Istruzioni:
Modifica le righe di tutte le voci sostituendo "mensen" con "personen" e lascia invariato il resto. Escludi le immagini dalla risposta.

(Voci tratte da un dataset)

=======

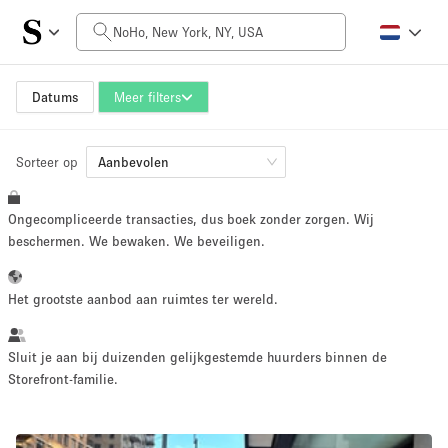
Prijs per dag
$0
$5,000+
Datums
Meer filters
Sorteer op
Grootte ruimte
Aanbevolen
Ongecompliceerde transacties, dus boek zonder zorgen. Wij
100 sq ft
5000+ sq ft
beschermen. We bewaken. We beveiligen.
~ 13 mensen
~ 650 mensen
Het grootste aanbod aan ruimtes ter wereld.
Projecttype
Sluit je aan bij duizenden gelijkgestemde huurders binnen de
Storefront-familie.
Retail
Showroom
Evenement
Kunst
Eten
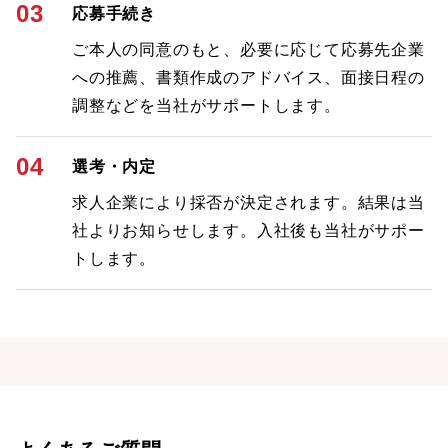
03
応募手続き
ご本人の同意のもと、必要に応じて応募先企業
への推薦、書類作成のアドバイス、面接日程の
調整などを当社がサポートします。
04
選考・内定
求人企業により採否が決定されます。結果は当
社よりお知らせします。入社後も当社がサポー
トします。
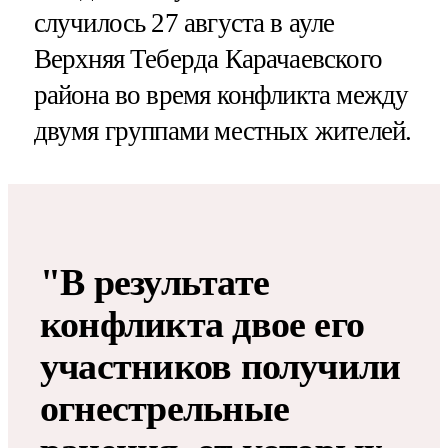
случилось 27 августа в ауле
Верхняя Теберда Карачаевского
района во время конфликта между
двумя группами местных жителей.
"В результате
конфликта двое его
участников получили
огнестрельные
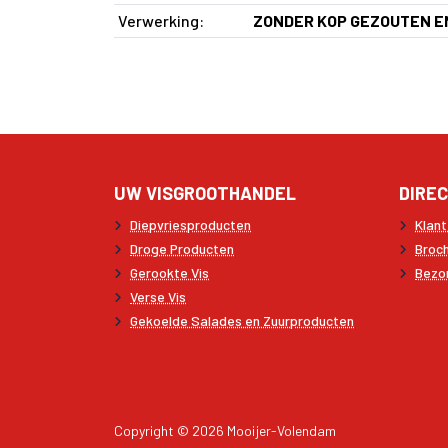
Verwerking:
ZONDER KOP GEZOUTEN E
UW VISGROOTHANDEL
DIREC
Diepvriesproducten
Klan
Droge Producten
Broc
Gerookte Vis
Bezo
Verse Vis
Gekoelde Salades en Zuurproducten
Copyright © 2026 Mooijer-Volendam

=======

Risposta:
Prijs per dag
$0
$5,000+
Datums
Meer filters
Sorteer op
Grootte ruimte
Aanbevolen
Ongecompliceerde transacties, dus boek zonder zorgen. Wij
100 sq ft
5000+ sq ft
beschermen. We bewaken. We beveiligen.
~ 13 personen
~ 650 personen
Het grootste aanbod aan ruimtes ter wereld.
Projecttype
Sluit je aan bij duizenden gelijkgestemde huurders binnen de
Storefront-familie.
Retail
Showroom
Evenement
Kunst
Eten
03
応募手続き
ご本人の同意のもと、必要に応じて応募先企業
への推薦、書類作成のアドバイス、面接日程の
調整などを当社がサポートします。
04
選考・内定
求人企業により採否が決定されます。結果は当
社よりお知らせします。入社後も当社がサポー
トします。
случилось 27 августа в ауле
Верхняя Теберда Карачаевского
района во время конфликта между
двумя группами местных жителей.
"В результате
конфликта двое его
участников получили
огнестрельные
Verwerking:
ZONDER KOP GEZOUTEN E
UW VISGROOTHANDEL
DIREC
Diepvriesproducten
Klan
Droge Producten
Broc
Gerookte Vis
Bezo
Verse Vis
Gekoelde Salades en Zuurproducten
Copyright © 2026 Mooijer-Volendam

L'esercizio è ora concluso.